Artificial Intelligence (AI) enables faster results for clinicians
Medical professionals are already incorporating AI into their decision making, to support diagnoses and boost productivity. In medical imaging, dozens of AI algorithms have already been approved for clinical use and given a CE-mark to show they meet regulatory requirements. AI algorithms can support clinicians by streamlining their work, for example, AI can examine the 2,000 images generated by an MRI scan and distinguish those that contain anomalies or medical problems which must be examined by a health professional. While the final diagnosis remains fundamentally a human responsibility, AI in medical imaging acts as a virtual radiologist and can greatly improve the quality and productivity of diagnoses by prioritising examination results, images or finding similarities between studies for comparison. To do this, storage infrastructure needs to be scalable, performant and simple to use in order to simplify adoption of AI tools within modern PACS workloads.
Protecting against ransomware
The threat of cyber and ransomware attacks cannot be ignored when it comes to hospitals and medical facilities, because of the critical and private nature of the data involved and because the consequences of downtime due to a cyberattack are dramatic in terms of human life. The longer clinical systems are taken off line, the more risk there is to patient care.
As ransomware becomes more sophisticated, it is evading anti virus programs for longer and embedding itself in clinical files over weeks and months. It is an issue which requires solid protection against, as well as a plan for restore when a breach does occur. Medical facilities need solutions which provide twofold protection — taking immutable snapshots of data so hackers can’t delete or encrypt information and also providing the ability to restore at speed and at scale. Some solutions provide up to 270TB per hour data-recovery performance which will get medical facilities back online very rapidly if the worst does happen.
Better patient treatment with fast access to data
Complex workloads, made up of ever-increasing quantities of unstructured data, need a modern approach to consistently support the required performance and availability. The data management strategy and infrastructure of some healthcare institutions are not keeping pace with what’s necessary for medical practitioners and clinicians to be effective.

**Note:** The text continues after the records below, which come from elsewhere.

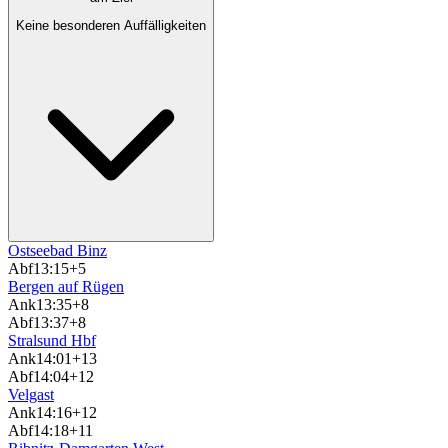
Keine besonderen Auffälligkeiten
Ostseebad Binz
Abf
13:15
+5
Bergen auf Rügen
Ank
13:35
+8
Abf
13:37
+8
Stralsund Hbf
Ank
14:01
+13
Abf
14:04
+12
Velgast
Ank
14:16
+12
Abf
14:18
+11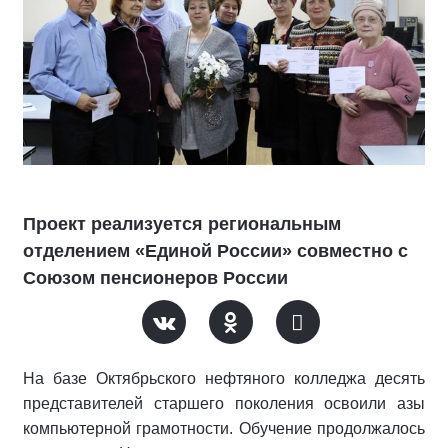
Проект реализуется региональным
отделением «Единой России» совместно с
Союзом пенсионеров России
На базе Октябрьского нефтяного колледжа десять
представителей старшего поколения освоили азы
компьютерной грамотности. Обучение продолжалось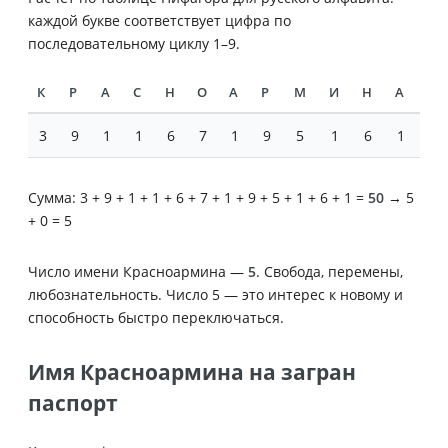
каждой букве соответствует цифра по
последовательному циклу 1–9.
К
Р
А
С
Н
О
А
Р
М
И
Н
А
3
9
1
1
6
7
1
9
5
1
6
1
Сумма: 3 + 9 + 1 + 1 + 6 + 7 + 1 + 9 + 5 + 1 + 6 + 1 =
50
→ 5
+ 0 = 5
Число имени Красноармина —
5
. Свобода, перемены,
любознательность. Число 5 — это интерес к новому и
способность быстро переключаться.
Имя Красноармина на загран
паспорт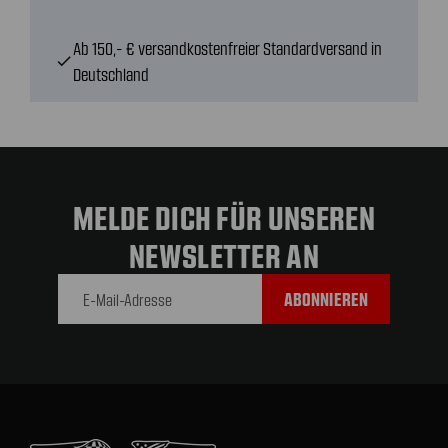
Ab 150,- € versandkostenfreier Standardversand in
check
Deutschland
MELDE DICH FÜR UNSEREN
NEWSLETTER AN
E-Mail-
Adresse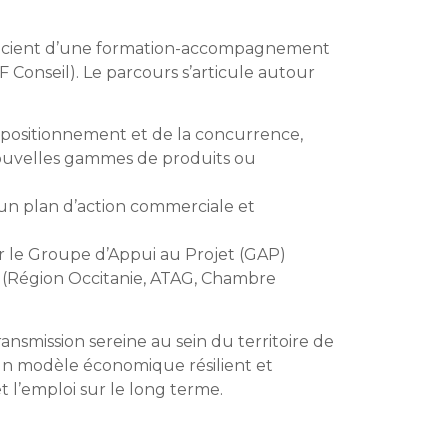
ficient d’une formation-accompagnement
onseil). Le parcours s’articule autour
u positionnement et de la concurrence,
 nouvelles gammes de produits ou
’un plan d’action commerciale et
r le Groupe d’Appui au Projet (GAP)
 (Région Occitanie, ATAG, Chambre
transmission sereine au sein du territoire de
’un modèle économique résilient et
et l’emploi sur le long terme.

Healthcare in the future must be supported by solutions capable of bringing together all patient data with a single point of access to treat the patient as a whole, instead of examining a single medical problem at a time. It is about bringing together medication, imaging and AI expertise to improve detection and knowledge of diseases, and to provide a better patient experience with faster diagnosis and treatment. By breaking down silos of data and adopting a unified fast file and object storage platform, clinicians will be in a strong position to access and analyse data to better support improved decision making for modern healthcare needs.
Simplicity and continuous availability of critical application data are key, as the healthcare sector simply cannot afford downtime or fail to exploit the value of its vital data. Focusing on the effective use of healthcare data ultimately leads to improved real-time diagnostic capability for clinicians, faster patient treatment and improved patient outcomes.